## BRIEF
Starting with the line that mentions "colour | green", repeat each line verbatim until the entries end, both ends included.

[Scene comparison data]
BEGIN

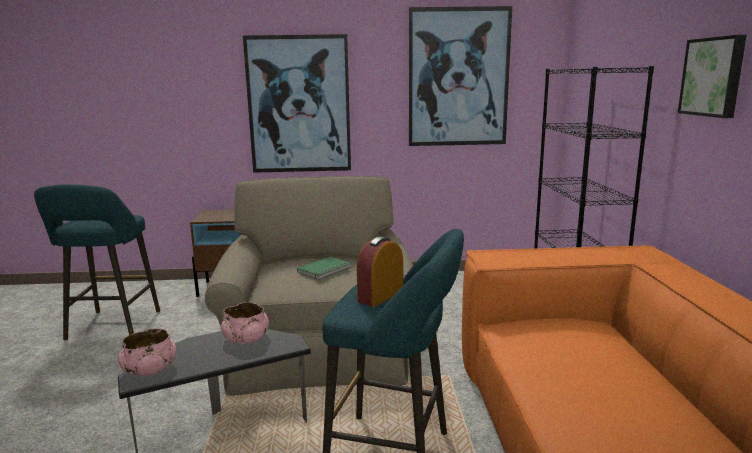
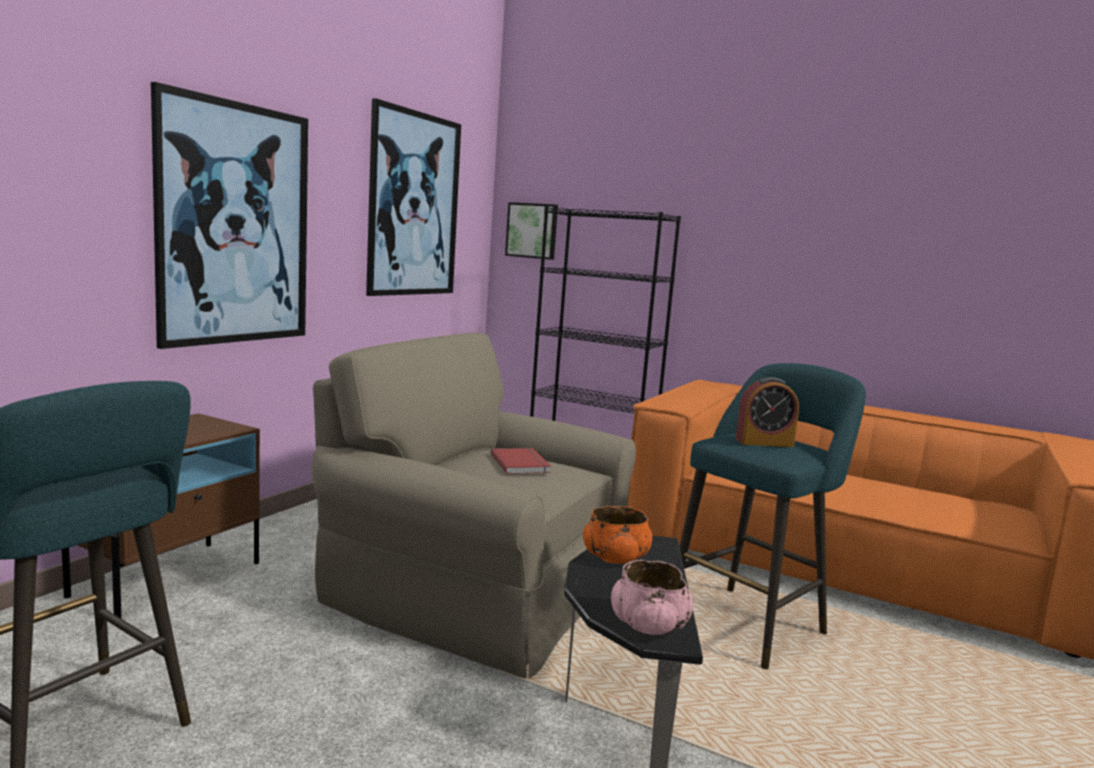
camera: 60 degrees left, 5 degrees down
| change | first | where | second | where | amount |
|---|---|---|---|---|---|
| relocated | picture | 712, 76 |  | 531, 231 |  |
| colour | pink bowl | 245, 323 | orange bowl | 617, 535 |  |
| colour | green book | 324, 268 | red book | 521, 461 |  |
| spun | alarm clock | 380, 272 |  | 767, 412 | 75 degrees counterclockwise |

END

## TASK RESULT
| colour | green book | 324, 268 | red book | 521, 461 |  |
| spun | alarm clock | 380, 272 |  | 767, 412 | 75 degrees counterclockwise |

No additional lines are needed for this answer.